The environmental campaigning charity has expressed concerns over Government’s plans to increase new housing numbers from 28,900 to 32,000 to be built in the South East every year for the next 20 years.

The group challenged a Whitehall report saying that additional new housing is necessary in the overcrowded South East, and that green belt land may have to be built on to accommodate the plans.

CPRE South East Director Edward Dawson said:

“There will be huge pressures on resources and infrastructure, such as water and transport, and large areas of valued countryside, including the internationally important Thames Basin Heaths, are under serious threat.”

The pressure group claims that under these new housing schemes, the integrity of the region’s greenbelt could be at risk, and that government should strongly consider raising its 60% target for building on brownfield sites to 75%.

In a pledge earlier this year, Prime Minister Gordon Brown said that three million new homes would be built by 2020 in the UK, predominantly on previously developed brownfield sites.

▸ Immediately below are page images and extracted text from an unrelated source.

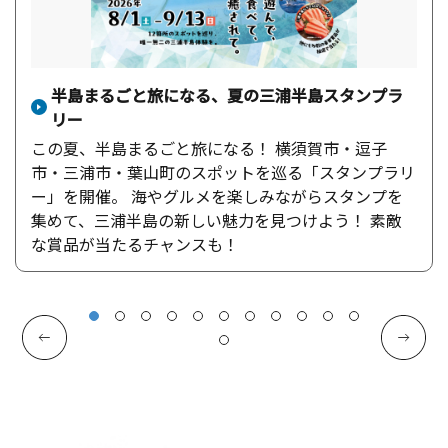
半島まるごと旅になる、夏の三浦半島スタンプラ
リー
この夏、半島まるごと旅になる！ 横須賀市・逗子
市・三浦市・葉山町のスポットを巡る「スタンプラリ
ー」を開催。 海やグルメを楽しみながらスタンプを
集めて、三浦半島の新しい魅力を見つけよう！ 素敵
な賞品が当たるチャンスも！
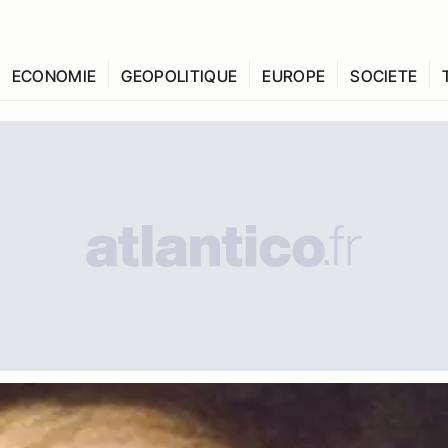
ECONOMIE
GEOPOLITIQUE
EUROPE
SOCIETE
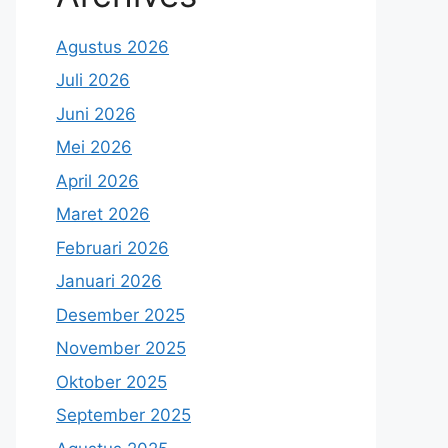
Agustus 2026
Juli 2026
Juni 2026
Mei 2026
April 2026
Maret 2026
Februari 2026
Januari 2026
Desember 2025
November 2025
Oktober 2025
September 2025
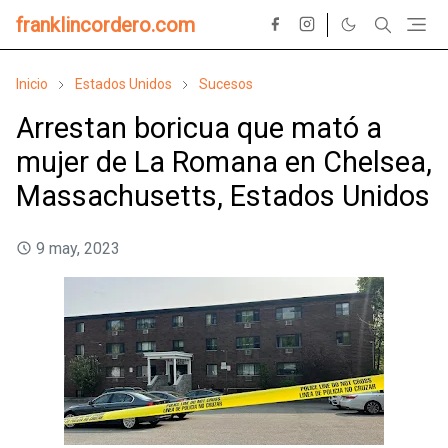
franklincordero.com
Inicio
Estados Unidos
Sucesos
Arrestan boricua que mató a
mujer de La Romana en Chelsea,
Massachusetts, Estados Unidos
9 may, 2023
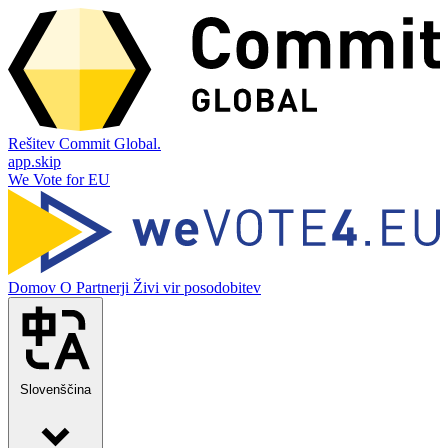
Rešitev Commit Global.
app.skip
We Vote for EU
Domov
O
Partnerji
Živi vir posodobitev
Slovenščina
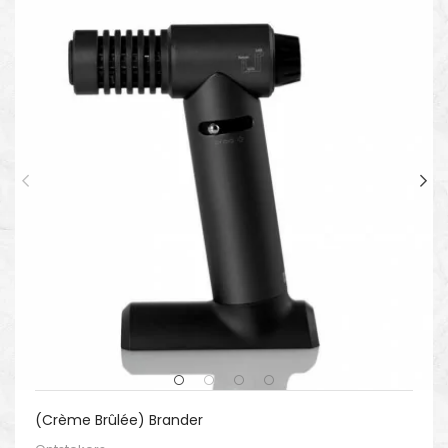
(Crème Brûlée) Brander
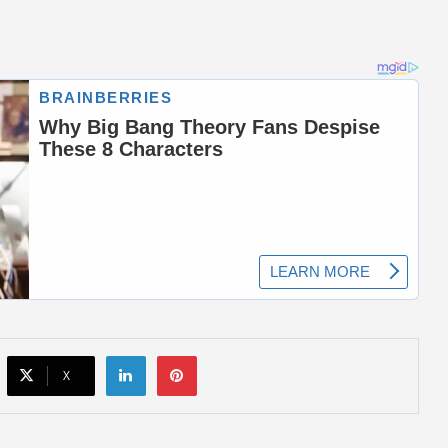
Aaj Ka Rashifal 3 July 2026: शुक्रवार का दिन
किन राशियों के लिए रहेगा शुभ? जानें करियर,
धन और प्रेम का हाल
FD Rates- इन 5 सरकारी बैंकों ने किया FD के
ब्याज दरों में बदलाव
MP Weather Update: 46 जिलों में
मेघगर्जन-बिजली और बारिश का अलर्ट, चलेगी
तेज हवा, पूरे हफ्ते जारी रहेगा वर्षा का दौर
LinkedIn
Pinterest
X
58 वर्ष से अधिक आयु के दिव्यांग कर्मचारियों की
सेवाएं की जाएंगी समाप्त, वित्त विभाग ने जारी
किया आदेश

CPRE South East says that it welcomes the “importance attached…to the sustainable development of the South East,” but they stress the pressure for new housing in the South East is more intense than in any other region of the country and could pose a “serious challenge to…the region’s countryside.”

A review of the new housing plans in the region is due to take place over the coming weeks, with a final plan to be published by next summer.

“It is a huge challenge to provide 640,000 new homes in a region where the capacity of the environment is being stretched to the limit,” said CPRE South East Director Edward Dawson.